PROBLEM TO SOLVE: Copy every line of the entries below, keeping each one unchanged.

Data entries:
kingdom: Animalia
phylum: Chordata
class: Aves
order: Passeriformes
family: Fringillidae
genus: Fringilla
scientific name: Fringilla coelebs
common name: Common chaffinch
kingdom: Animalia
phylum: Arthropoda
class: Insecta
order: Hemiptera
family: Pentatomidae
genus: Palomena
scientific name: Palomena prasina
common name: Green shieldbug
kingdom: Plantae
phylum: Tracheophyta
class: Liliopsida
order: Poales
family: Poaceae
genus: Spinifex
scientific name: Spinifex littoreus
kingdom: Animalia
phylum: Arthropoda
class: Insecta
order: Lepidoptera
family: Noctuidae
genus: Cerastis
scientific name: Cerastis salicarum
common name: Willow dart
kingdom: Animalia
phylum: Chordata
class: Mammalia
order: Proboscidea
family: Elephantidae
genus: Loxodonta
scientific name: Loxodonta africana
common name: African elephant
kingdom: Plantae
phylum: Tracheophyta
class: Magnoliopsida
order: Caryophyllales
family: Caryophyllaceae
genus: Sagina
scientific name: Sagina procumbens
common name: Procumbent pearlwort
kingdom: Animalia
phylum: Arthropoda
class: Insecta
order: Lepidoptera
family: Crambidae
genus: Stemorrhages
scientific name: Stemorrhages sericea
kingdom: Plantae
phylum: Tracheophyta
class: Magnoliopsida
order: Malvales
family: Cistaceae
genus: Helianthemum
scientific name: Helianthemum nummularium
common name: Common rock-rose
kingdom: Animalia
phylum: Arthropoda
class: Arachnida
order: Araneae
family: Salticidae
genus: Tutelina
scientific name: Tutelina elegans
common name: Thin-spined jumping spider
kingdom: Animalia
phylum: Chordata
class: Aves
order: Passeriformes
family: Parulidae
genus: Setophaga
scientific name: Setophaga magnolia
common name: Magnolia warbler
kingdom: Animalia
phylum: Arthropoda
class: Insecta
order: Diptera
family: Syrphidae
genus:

WRITTEN SOLUTION:
kingdom: Animalia
phylum: Chordata
class: Aves
order: Passeriformes
family: Fringillidae
genus: Fringilla
scientific name: Fringilla coelebs
common name: Common chaffinch
kingdom: Animalia
phylum: Arthropoda
class: Insecta
order: Hemiptera
family: Pentatomidae
genus: Palomena
scientific name: Palomena prasina
common name: Green shieldbug
kingdom: Plantae
phylum: Tracheophyta
class: Liliopsida
order: Poales
family: Poaceae
genus: Spinifex
scientific name: Spinifex littoreus
kingdom: Animalia
phylum: Arthropoda
class: Insecta
order: Lepidoptera
family: Noctuidae
genus: Cerastis
scientific name: Cerastis salicarum
common name: Willow dart
kingdom: Animalia
phylum: Chordata
class: Mammalia
order: Proboscidea
family: Elephantidae
genus: Loxodonta
scientific name: Loxodonta africana
common name: African elephant
kingdom: Plantae
phylum: Tracheophyta
class: Magnoliopsida
order: Caryophyllales
family: Caryophyllaceae
genus: Sagina
scientific name: Sagina procumbens
common name: Procumbent pearlwort
kingdom: Animalia
phylum: Arthropoda
class: Insecta
order: Lepidoptera
family: Crambidae
genus: Stemorrhages
scientific name: Stemorrhages sericea
kingdom: Plantae
phylum: Tracheophyta
class: Magnoliopsida
order: Malvales
family: Cistaceae
genus: Helianthemum
scientific name: Helianthemum nummularium
common name: Common rock-rose
kingdom: Animalia
phylum: Arthropoda
class: Arachnida
order: Araneae
family: Salticidae
genus: Tutelina
scientific name: Tutelina elegans
common name: Thin-spined jumping spider
kingdom: Animalia
phylum: Chordata
class: Aves
order: Passeriformes
family: Parulidae
genus: Setophaga
scientific name: Setophaga magnolia
common name: Magnolia warbler
kingdom: Animalia
phylum: Arthropoda
class: Insecta
order: Diptera
family: Syrphidae
genus:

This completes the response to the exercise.